Let’s also pass by Mr. Sorkin’s apparent ignorance of the roughest outline of American educational history, as when he states that high-school education began to be mandatory in the 1850s. It didn’t. In some states, such as Massachusetts, education became compulsory at that date. In other states compulsory education laws did not kick in until the 1910s. Even in compulsory-education states, high school was not required as such. Again, I’m not expecting a journalist like Sorkin to have delved deeply into this history. But even a check of Wikipedia would have helped.
But let’s politely ignore those howlers and move on to the main question: What does this new Gates history curriculum have to do with creationism?
Both Gates and Professor Christian do not seem aware of the long history of their sort of “unifying” history. As Jon H. Roberts demonstrated so brilliantly in his co-authored book The Sacred and the Secular University, the decisive shift away from religious moralizing in mainstream colleges came with the abandonment of the effort to offer students a satisfying “unifying” narrative.
Throughout the eighteenth and nineteenth centuries, Roberts demonstrated, college presidents traditionally offered a capstone course in “moral philosophy.” This course hoped to give students a sense of the unifying nature of all forms of truth. In most cases, that truth was lodged in Christian theology. In other courses, too, professors in old-style colleges tended to suggest that there was a supernatural glue that held all knowledge together. It was the intellectual revolution that included Darwin’s evolutionary mechanism of natural selection that wrought a wholesale change in this sort of “unifying” education.
As Roberts’ co-author James Turner argued, this shift in university attitudes was pushed and accompanied by the rising prestige of disciplinary knowledge. In older schools, professors were supposed to pursue knowledge as such, to pursue the unifying sorts of knowledge that David Christian seems to prefer. In modern universities, that knowledge was parceled out into the academic disciplines we’re familiar with today.
What does any of this have to do with Bill Gates’ Big History Project?
Gates and Christian seem utterly unaware that the notion of a “unifying” sort of history class is not a new idea. It is, instead, a discarded idea. As philosopher Philip Kitcher might say, this is not “bad history” or “new history,” but rather “dead history.”
In its older incarnation, a sweeping history that unified all sorts of knowledge suggested that the unifying element was God. The reason students should seek knowledge in all its forms, the thinking went, was because all knowledge pointed toward the Creator.
Whether they mean to or not, Gates and Christian will have to choose what sort of unifying idea they prefer. And they seem surprisingly unaware that this choice is precisely at issue in our century-long culture war over evolution and creationism.

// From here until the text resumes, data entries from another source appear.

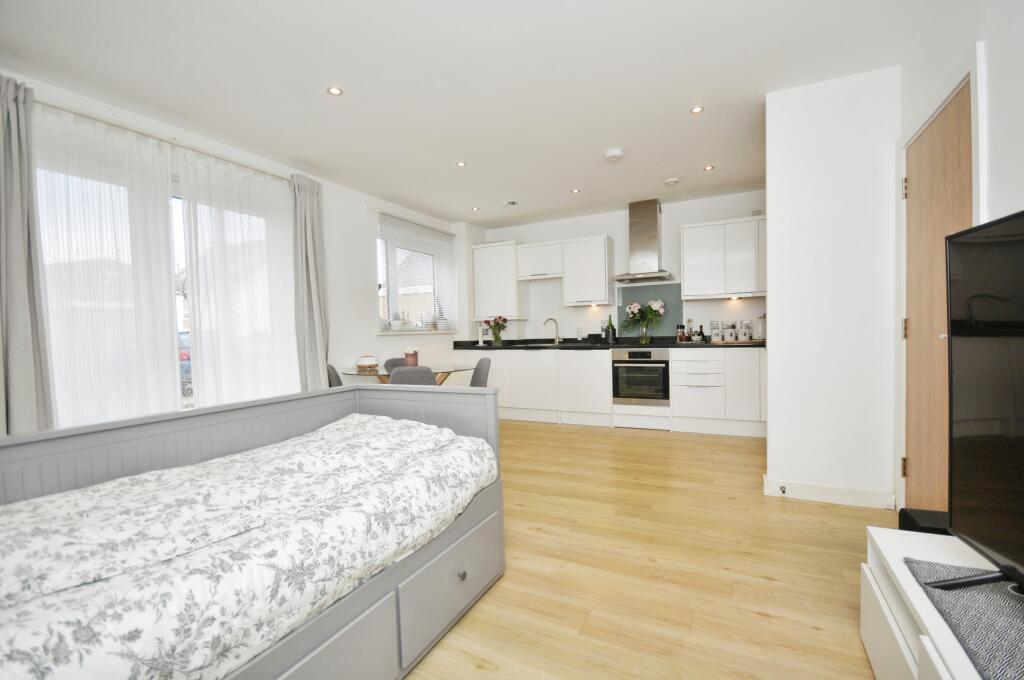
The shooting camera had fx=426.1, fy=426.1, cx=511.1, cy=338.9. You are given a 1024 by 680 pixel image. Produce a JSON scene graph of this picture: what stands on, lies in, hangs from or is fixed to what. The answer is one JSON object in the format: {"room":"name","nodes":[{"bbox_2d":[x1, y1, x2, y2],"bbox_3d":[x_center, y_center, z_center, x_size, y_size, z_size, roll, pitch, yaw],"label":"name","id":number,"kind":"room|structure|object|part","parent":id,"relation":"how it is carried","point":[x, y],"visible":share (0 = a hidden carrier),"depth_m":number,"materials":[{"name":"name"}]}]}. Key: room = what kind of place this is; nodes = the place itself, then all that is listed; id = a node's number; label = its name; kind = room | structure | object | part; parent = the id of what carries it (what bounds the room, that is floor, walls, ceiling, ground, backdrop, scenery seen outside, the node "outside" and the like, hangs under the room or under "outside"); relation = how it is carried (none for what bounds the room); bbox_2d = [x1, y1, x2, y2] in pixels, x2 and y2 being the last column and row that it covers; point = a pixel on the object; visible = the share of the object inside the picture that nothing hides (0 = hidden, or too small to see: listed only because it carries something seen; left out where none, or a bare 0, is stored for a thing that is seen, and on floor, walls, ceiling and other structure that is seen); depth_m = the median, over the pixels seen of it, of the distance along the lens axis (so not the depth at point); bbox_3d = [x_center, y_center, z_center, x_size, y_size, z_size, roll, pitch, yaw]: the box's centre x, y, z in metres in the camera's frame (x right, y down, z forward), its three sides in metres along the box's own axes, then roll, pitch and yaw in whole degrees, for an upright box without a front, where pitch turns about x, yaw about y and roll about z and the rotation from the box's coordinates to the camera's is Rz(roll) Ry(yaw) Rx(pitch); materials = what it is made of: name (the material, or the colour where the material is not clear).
{"room":"living room","nodes":[
{"label":"living room","id":0,"kind":"room"},
{"bbox_2d":[0,70,478,429],"bbox_3d":[-2.031,-0.193,3.491,0.222,2.564,6.401,-1,2,27],"label":"left wall","id":1,"kind":"structure","parent":0,"point":[365,324],"depth_m":4.21,"materials":[{"name":"white paint"}]},
{"bbox_2d":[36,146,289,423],"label":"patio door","id":2,"kind":"structure","parent":1,"relation":"in","point":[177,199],"depth_m":2.94,"materials":[{"name":"glass"}]},
{"bbox_2d":[33,96,297,178],"bbox_3d":[-2.303,-1.323,2.864,0.123,0.053,2.073,-1,2,27],"label":"curtain rod","id":3,"kind":"object","parent":1,"relation":"attached to","point":[275,175],"visible":0.71,"depth_m":2.73,"materials":[{"name":"white metal"}]},
{"bbox_2d":[0,73,55,437],"bbox_3d":[-2.526,-0.160,2.095,0.151,2.317,0.387,-1,2,27],"label":"curtain","id":4,"kind":"object","parent":3,"relation":"hanging from","point":[31,399],"visible":0.91,"depth_m":2.15,"materials":[{"name":"grey fabric"}]},
{"bbox_2d":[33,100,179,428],"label":"sheer curtain","id":5,"kind":"object","parent":3,"relation":"hanging from","point":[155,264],"visible":0.73,"depth_m":2.50,"materials":[{"name":"white fabric"}]},
{"bbox_2d":[178,147,299,405],"bbox_3d":[-1.990,-0.147,3.274,0.078,2.328,0.902,-1,2,27],"label":"sheer curtain","id":6,"kind":"object","parent":3,"relation":"hanging from","point":[249,294],"visible":0.8,"depth_m":3.18,"materials":[{"name":"white fabric"}]},
{"bbox_2d":[290,173,329,389],"bbox_3d":[-1.711,-0.191,3.653,0.156,2.370,0.330,-1,2,27],"label":"curtain","id":7,"kind":"object","parent":3,"relation":"hanging from","point":[313,298],"visible":0.85,"depth_m":3.63,"materials":[{"name":"grey fabric"}]},
{"bbox_2d":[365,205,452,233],"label":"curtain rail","id":8,"kind":"object","parent":1,"relation":"attached to","point":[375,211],"visible":0.92,"depth_m":4.87,"materials":[{"name":"white"}]},
{"bbox_2d":[376,212,455,334],"bbox_3d":[-1.229,-0.657,5.159,0.145,1.174,1.374,-1,2,27],"label":"window","id":9,"kind":"structure","parent":1,"relation":"in","point":[389,280],"depth_m":5.13,"materials":[{"name":"white glass"}]},
{"bbox_2d":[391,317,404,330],"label":"plant","id":10,"kind":"object","parent":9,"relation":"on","point":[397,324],"visible":0.97,"depth_m":4.75,"materials":[{"name":"white"}]},
{"bbox_2d":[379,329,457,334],"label":"window sill","id":11,"kind":"structure","parent":1,"relation":"attached to","point":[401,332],"depth_m":4.92,"materials":[{"name":"white paint"}]},
{"bbox_2d":[1,0,940,226],"bbox_3d":[-0.006,-1.531,2.389,4.770,0.107,6.662,-1,2,27],"label":"ceiling","id":12,"kind":"structure","parent":0,"point":[676,102],"depth_m":2.41,"materials":[{"name":"white paint"}]},
{"bbox_2d":[326,86,342,95],"bbox_3d":[-1.050,-1.472,2.531,0.091,0.007,0.091,-1,2,27],"label":"ceiling light","id":13,"kind":"object","parent":12,"relation":"in","point":[337,92],"visible":0.98,"depth_m":2.53,"materials":[{"name":"white"}]},
{"bbox_2d":[456,160,466,167],"bbox_3d":[-0.434,-1.505,3.662,0.097,0.009,0.097,-1,2,27],"label":"ceiling light","id":14,"kind":"object","parent":12,"relation":"in","point":[461,165],"visible":0.98,"depth_m":3.66,"materials":[{"name":"white"}]},
{"bbox_2d":[470,206,479,211],"bbox_3d":[-0.425,-1.524,4.995,0.103,0.010,0.103,-1,2,27],"label":"ceiling light","id":15,"kind":"object","parent":12,"relation":"in","point":[475,209],"visible":0.98,"depth_m":4.99,"materials":[{"name":"white"}]},
{"bbox_2d":[503,200,518,206],"bbox_3d":[-0.011,-1.521,4.777,0.152,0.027,0.153,-1,2,27],"label":"ceiling vent","id":16,"kind":"object","parent":12,"relation":"attached to","point":[509,203],"visible":0.99,"depth_m":4.75,"materials":[{"name":"white"}]},
{"bbox_2d":[570,188,580,193],"bbox_3d":[0.666,-1.536,4.421,0.101,0.010,0.102,-1,2,27],"label":"ceiling light","id":17,"kind":"object","parent":12,"relation":"in","point":[576,191],"visible":0.99,"depth_m":4.42,"materials":[{"name":"white"}]},
{"bbox_2d":[604,148,623,160],"bbox_3d":[0.846,-1.514,3.502,0.146,0.043,0.146,-1,2,27],"label":"smoke detector","id":18,"kind":"object","parent":12,"relation":"attached to","point":[614,151],"visible":0.99,"depth_m":3.46,"materials":[{"name":"white plastic"}]},
{"bbox_2d":[663,177,679,185],"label":"smoke detector","id":19,"kind":"object","parent":12,"relation":"attached to","point":[674,181],"visible":0.99,"depth_m":4.15,"materials":[{"name":"white plastic"}]},
{"bbox_2d":[690,105,704,113],"bbox_3d":[1.240,-1.530,2.839,0.090,0.007,0.090,-1,2,27],"label":"ceiling light","id":20,"kind":"object","parent":12,"relation":"in","point":[698,110],"visible":0.98,"depth_m":2.84,"materials":[{"name":"white"}]},
{"bbox_2d":[703,164,714,170],"bbox_3d":[1.800,-1.564,3.886,0.097,0.009,0.097,-1,2,27],"label":"ceiling light","id":21,"kind":"object","parent":12,"relation":"in","point":[708,167],"visible":0.98,"depth_m":3.88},
{"bbox_2d":[474,191,766,343],"bbox_3d":[1.484,-0.331,5.302,4.409,2.543,0.198,-1,2,27],"label":"back wall","id":22,"kind":"structure","parent":0,"point":[678,223],"depth_m":5.25,"materials":[{"name":"white paint"}]},
{"bbox_2d":[472,240,524,319],"bbox_3d":[-0.164,-0.776,5.717,0.629,0.988,0.355,-1,2,27],"label":"upper cabinet","id":23,"kind":"object","parent":22,"relation":"attached to","point":[487,248],"visible":0.94,"depth_m":5.58,"materials":[{"name":"white paint"}]},
{"bbox_2d":[515,240,562,280],"bbox_3d":[0.407,-1.004,5.503,0.635,0.433,0.350,-1,2,27],"label":"upper cabinet","id":24,"kind":"object","parent":22,"relation":"attached to","point":[528,262],"visible":0.94,"depth_m":5.37,"materials":[{"name":"white paint"}]},
{"bbox_2d":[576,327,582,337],"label":"wall socket","id":25,"kind":"object","parent":22,"relation":"attached to","point":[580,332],"visible":0.99,"depth_m":5.48,"materials":[{"name":"white plastic"}]},
{"bbox_2d":[562,235,614,306],"bbox_3d":[0.963,-0.820,5.234,0.529,0.809,0.362,-1,2,27],"label":"upper cabinet","id":26,"kind":"object","parent":22,"relation":"attached to","point":[584,242],"visible":1,"depth_m":5.09,"materials":[{"name":"white paint"}]},
{"bbox_2d":[613,199,675,283],"bbox_3d":[1.505,-1.119,4.859,0.660,0.884,0.516,-1,2,27],"label":"range hood","id":27,"kind":"object","parent":22,"relation":"attached to","point":[650,226],"visible":0.99,"depth_m":4.82,"materials":[{"name":"silver metal"}]},
{"bbox_2d":[618,283,684,336],"bbox_3d":[1.665,-0.335,5.105,0.692,0.613,0.032,-1,2,27],"label":"splashback","id":28,"kind":"object","parent":22,"relation":"attached to","point":[648,290],"visible":0.7,"depth_m":5.07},
{"bbox_2d":[681,216,764,300],"bbox_3d":[2.371,-0.840,4.540,1.021,0.811,0.349,-1,2,27],"label":"upper cabinet","id":29,"kind":"object","parent":22,"relation":"attached to","point":[686,262],"visible":0.92,"depth_m":4.44,"materials":[{"name":"white paint"}]},
{"bbox_2d":[405,418,894,679],"bbox_3d":[0.026,1.092,2.318,4.759,0.100,6.824,-1,2,27],"label":"floor","id":30,"kind":"structure","parent":0,"point":[664,449],"depth_m":1.92,"materials":[{"name":"brown wood"}]},
{"bbox_2d":[0,382,505,679],"bbox_3d":[-0.892,0.675,1.233,1.078,0.808,1.968,-1,2,27],"label":"daybed","id":31,"kind":"object","parent":30,"relation":"on","point":[475,534],"visible":0.74,"depth_m":1.32,"materials":[{"name":"wood"}]},
{"bbox_2d":[1,414,495,679],"bbox_3d":[-0.840,0.575,1.281,0.995,0.369,1.985,-1,2,27],"label":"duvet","id":32,"kind":"object","parent":31,"relation":"on","point":[405,423],"visible":0.96,"depth_m":1.02,"materials":[{"name":"white fabric"}]},
{"bbox_3d":[-0.204,0.949,1.726,0.033,0.037,0.034,-1,2,27],"label":"knob","id":33,"kind":"part","parent":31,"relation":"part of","materials":[{"name":"silver metal"}]},
{"bbox_2d":[326,363,343,386],"bbox_3d":[-1.372,0.616,3.812,0.504,0.818,0.455,-2,2,-20],"label":"dining chair","id":34,"kind":"object","parent":30,"relation":"on","point":[331,375],"visible":0.15,"depth_m":3.59,"materials":[{"name":"grey fabric"}]},
{"bbox_2d":[383,357,408,371],"bbox_3d":[-1.088,0.606,4.441,0.461,0.811,0.510,-2,2,-23],"label":"dining chair","id":35,"kind":"object","parent":30,"relation":"on","point":[385,365],"visible":0.18,"depth_m":4.56,"materials":[{"name":"grey fabric"}]},
{"bbox_2d":[342,363,472,385],"bbox_3d":[-0.914,0.644,4.030,1.134,0.747,1.132,-1,2,27],"label":"dining table","id":36,"kind":"object","parent":30,"relation":"on","point":[441,381],"visible":0.35,"depth_m":3.92,"materials":[{"name":"clear glass"}]},
{"bbox_2d":[356,355,377,369],"bbox_3d":[-1.361,0.214,4.016,0.198,0.121,0.195,-1,2,27],"label":"bowl","id":37,"kind":"object","parent":36,"relation":"on","point":[369,359],"visible":0.99,"depth_m":3.95,"materials":[{"name":"white"}]},
{"bbox_2d":[404,347,417,365],"bbox_3d":[-0.947,0.179,4.019,0.127,0.193,0.125,-1,2,27],"label":"candle","id":38,"kind":"object","parent":36,"relation":"on","point":[413,359],"visible":0.83,"depth_m":3.97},
{"bbox_2d":[387,365,437,385],"bbox_3d":[-0.793,0.613,3.510,0.452,0.821,0.534,-1,2,-3],"label":"chair","id":39,"kind":"object","parent":30,"relation":"on","point":[429,381],"visible":0.33,"depth_m":3.27,"materials":[{"name":"grey fabric"}]},
{"bbox_2d":[470,357,491,386],"bbox_3d":[-0.447,0.600,4.096,0.522,0.829,0.480,-2,2,-7],"label":"chair","id":40,"kind":"object","parent":30,"relation":"on","point":[481,369],"visible":0.32,"depth_m":4.00,"materials":[{"name":"grey fabric"}]},
{"bbox_2d":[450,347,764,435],"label":"base cabinet","id":41,"kind":"object","parent":30,"relation":"on","point":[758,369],"visible":0.7,"depth_m":4.63,"materials":[{"name":"white paint"}]},
{"bbox_2d":[454,337,762,349],"bbox_3d":[1.132,0.064,5.237,4.272,0.072,0.722,-1,2,27],"label":"countertop","id":42,"kind":"structure","parent":41,"relation":"on","point":[762,345],"depth_m":5.05,"materials":[{"name":"black stone"}]},
{"bbox_2d":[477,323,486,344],"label":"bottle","id":43,"kind":"object","parent":42,"relation":"on","point":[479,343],"visible":0.98,"depth_m":5.63,"materials":[{"name":"white"}]},
{"bbox_2d":[485,316,507,346],"bbox_3d":[-0.186,-0.116,5.515,0.311,0.371,0.281,-1,2,27],"label":"flower vase","id":44,"kind":"object","parent":42,"relation":"on","point":[497,338],"visible":0.99,"depth_m":5.48,"materials":[{"name":"clear glass"}]},
{"bbox_2d":[523,341,566,347],"bbox_3d":[0.441,0.142,5.407,0.584,0.150,0.429,-1,2,27],"label":"sink","id":45,"kind":"object","parent":42,"relation":"in","point":[552,343],"visible":0.46,"depth_m":5.49,"materials":[{"name":"silver metal"}]},
{"bbox_2d":[544,317,560,343],"bbox_3d":[0.515,-0.109,5.502,0.215,0.321,0.094,-2,2,-13],"label":"tap","id":46,"kind":"object","parent":42,"relation":"on","point":[558,338],"visible":0.99,"depth_m":5.51,"materials":[{"name":"silver metal"}]},
{"bbox_2d":[605,315,616,342],"bbox_3d":[1.197,-0.130,5.157,0.100,0.341,0.092,-1,2,27],"label":"wine bottle","id":47,"kind":"object","parent":42,"relation":"on","point":[612,328],"visible":1,"depth_m":5.12,"materials":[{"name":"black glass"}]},
{"bbox_2d":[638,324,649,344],"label":"flower vase","id":48,"kind":"object","parent":42,"relation":"on","point":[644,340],"visible":0.97,"depth_m":4.89,"materials":[{"name":"clear glass"}]},
{"bbox_2d":[622,299,665,342],"bbox_3d":[1.506,-0.211,4.924,0.545,0.494,0.343,-1,2,27],"label":"flowers","id":49,"kind":"object","parent":48,"relation":"in","point":[636,308],"visible":0.99,"depth_m":4.89,"materials":[{"name":"plant"}]},
{"bbox_2d":[676,324,685,341],"bbox_3d":[1.922,-0.067,4.843,0.097,0.198,0.096,-1,2,27],"label":"jar","id":50,"kind":"object","parent":42,"relation":"on","point":[680,328],"visible":0.99,"depth_m":4.81,"materials":[{"name":"glass"}]},
{"bbox_2d":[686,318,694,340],"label":"bottle","id":51,"kind":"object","parent":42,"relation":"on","point":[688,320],"visible":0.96,"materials":[{"name":"clear glass"}]},
{"bbox_2d":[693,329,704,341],"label":"jar","id":52,"kind":"object","parent":42,"relation":"on","point":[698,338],"visible":1,"depth_m":4.63,"materials":[{"name":"glass"}]},
{"bbox_2d":[709,320,720,341],"bbox_3d":[2.226,-0.084,4.650,0.107,0.224,0.107,-1,2,27],"label":"canister","id":53,"kind":"object","parent":42,"relation":"on","point":[712,324],"visible":0.99,"depth_m":4.61,"materials":[{"name":"white"}]},
{"bbox_2d":[724,323,736,341],"bbox_3d":[2.350,-0.073,4.564,0.107,0.185,0.106,-1,2,27],"label":"canister","id":54,"kind":"object","parent":42,"relation":"on","point":[730,332],"visible":0.98,"depth_m":4.52,"materials":[{"name":"white"}]},
{"bbox_2d":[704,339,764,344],"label":"tray","id":55,"kind":"object","parent":42,"relation":"on","point":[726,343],"visible":0.77,"depth_m":4.36,"materials":[{"name":"brown wood"}]},
{"bbox_2d":[740,320,751,340],"bbox_3d":[2.496,-0.089,4.543,0.106,0.214,0.106,-1,2,27],"label":"canister","id":56,"kind":"object","parent":42,"relation":"on","point":[746,338],"visible":0.99,"depth_m":4.50,"materials":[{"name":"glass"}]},
{"bbox_2d":[753,314,765,340],"bbox_3d":[2.643,-0.129,4.494,0.153,0.287,0.155,-1,2,27],"label":"canister","id":57,"kind":"object","parent":42,"relation":"on","point":[760,336],"visible":0.9,"depth_m":4.44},
{"bbox_2d":[611,347,669,405],"bbox_3d":[1.484,0.379,4.798,0.597,0.587,0.597,-1,2,27],"label":"oven","id":58,"kind":"object","parent":41,"relation":"in","point":[634,389],"visible":0.96,"depth_m":4.57,"materials":[{"name":"silver metal"}]},
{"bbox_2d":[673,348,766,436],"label":"base cabinet","id":59,"kind":"object","parent":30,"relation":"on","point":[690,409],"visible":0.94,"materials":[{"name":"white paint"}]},
{"bbox_2d":[861,523,1013,679],"bbox_3d":[1.018,0.844,0.575,0.487,0.415,1.726,-1,2,27],"label":"tv stand","id":60,"kind":"object","parent":30,"relation":"on","point":[924,641],"visible":0.64,"depth_m":1.16,"materials":[{"name":"white"}]},
{"bbox_2d":[898,508,949,534],"bbox_3d":[1.631,0.816,1.575,0.242,0.299,0.213,-1,2,27],"label":"black box","id":61,"kind":"object","parent":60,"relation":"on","point":[926,528],"visible":0.35,"depth_m":1.60,"materials":[{"name":"black plastic"}]},
{"bbox_2d":[905,556,1023,679],"bbox_3d":[1.073,0.615,0.648,0.464,0.009,0.939,-1,2,27],"label":"table runner","id":62,"kind":"object","parent":60,"relation":"on","point":[1014,603],"visible":0.89,"depth_m":0.93,"materials":[{"name":"grey fabric"}]},
{"bbox_2d":[927,211,1023,597],"bbox_3d":[1.031,0.177,0.659,0.304,0.824,1.097,-1,2,27],"label":"television","id":63,"kind":"object","parent":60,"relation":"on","point":[972,526],"visible":0.99,"depth_m":1.02,"materials":[{"name":"black"}]},
{"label":"tv stand","id":64,"kind":"part","parent":63,"relation":"part of","materials":[{"name":"black"}]},
{"bbox_2d":[763,66,900,507],"bbox_3d":[1.943,-0.268,2.609,0.664,2.532,0.143,-1,2,27],"label":"partition wall","id":65,"kind":"structure","parent":0,"point":[770,417],"depth_m":2.54,"materials":[{"name":"white paint"}]},
{"bbox_2d":[763,474,897,509],"bbox_3d":[1.959,0.939,2.658,0.698,0.104,0.201,-1,2,27],"label":"baseboard","id":66,"kind":"structure","parent":65,"relation":"attached to","point":[810,496],"depth_m":2.57,"materials":[{"name":"white paint"}]},
{"bbox_2d":[779,484,786,493],"bbox_3d":[1.700,0.946,2.671,0.028,0.031,0.077,-1,2,27],"label":"door stop","id":67,"kind":"object","parent":66,"relation":"attached to","point":[784,490],"visible":0.97,"depth_m":2.68,"materials":[{"name":"metal"}]},
{"bbox_2d":[895,0,1023,524],"bbox_3d":[1.528,-0.201,0.884,0.197,2.547,5.296,-1,2,27],"label":"right wall","id":68,"kind":"structure","parent":0,"point":[994,113],"depth_m":1.56,"materials":[{"name":"white paint"}]},
{"bbox_2d":[902,81,972,515],"bbox_3d":[1.992,-0.024,1.997,0.129,2.051,0.820,-1,2,27],"label":"door","id":69,"kind":"structure","parent":68,"relation":"in","point":[936,127],"depth_m":2.07,"materials":[{"name":"brown wood"}]},
{"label":"hinge","id":70,"kind":"part","parent":69,"relation":"part of","materials":[{"name":"gold metal"}]},
{"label":"hinge","id":71,"kind":"part","parent":69,"relation":"part of","materials":[{"name":"gold metal"}]},
{"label":"hinge","id":72,"kind":"part","parent":69,"relation":"part of","materials":[{"name":"gold metal"}]},
{"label":"door handle","id":73,"kind":"part","parent":69,"relation":"part of","materials":[{"name":"metal"}]},
{"bbox_2d":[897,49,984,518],"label":"door frame","id":74,"kind":"structure","parent":68,"relation":"attached to","point":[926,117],"depth_m":2.14,"materials":[{"name":"white paint"}]},
{"label":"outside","id":75,"kind":"structure","parent":0,"visible":0},
{"label":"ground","id":76,"kind":"structure","parent":75,"visible":0},
{"bbox_2d":[178,331,191,392],"bbox_3d":[-7.948,0.557,10.131,1.745,1.445,3.739,-1,2,27],"label":"car","id":77,"kind":"object","parent":76,"relation":"on","point":[185,355],"visible":0.11,"depth_m":9.35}
]}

The Big History Project doesn’t put God at the center of its narrative. It begins with the assumption that the universe is 13.7 billion years old. It explains the roots of humanity in other forms of life. These are ideas at the center of the continuing creation-evolution controversies. If Gates and Christian are looking to produce a Cosmos-like statement about the intellectual weakness of creationism, fine.
But they don’t even seem aware of the issue. In the NYT article, at least, Gates seems to worry only about educational bureaucrats getting in the way of his big idea.
Maybe I’m missing something. Perhaps Gates deliberately plans to bypass creationists entirely. Perhaps he hopes that by not mentioning creation/evolution controversies, he won’t have to engage with them. But for anyone even mildly aware of the current state of cultural tension over the teaching of humanity’s long history, such a curriculum seems fraught with controversy. It seems like something they might want to think about.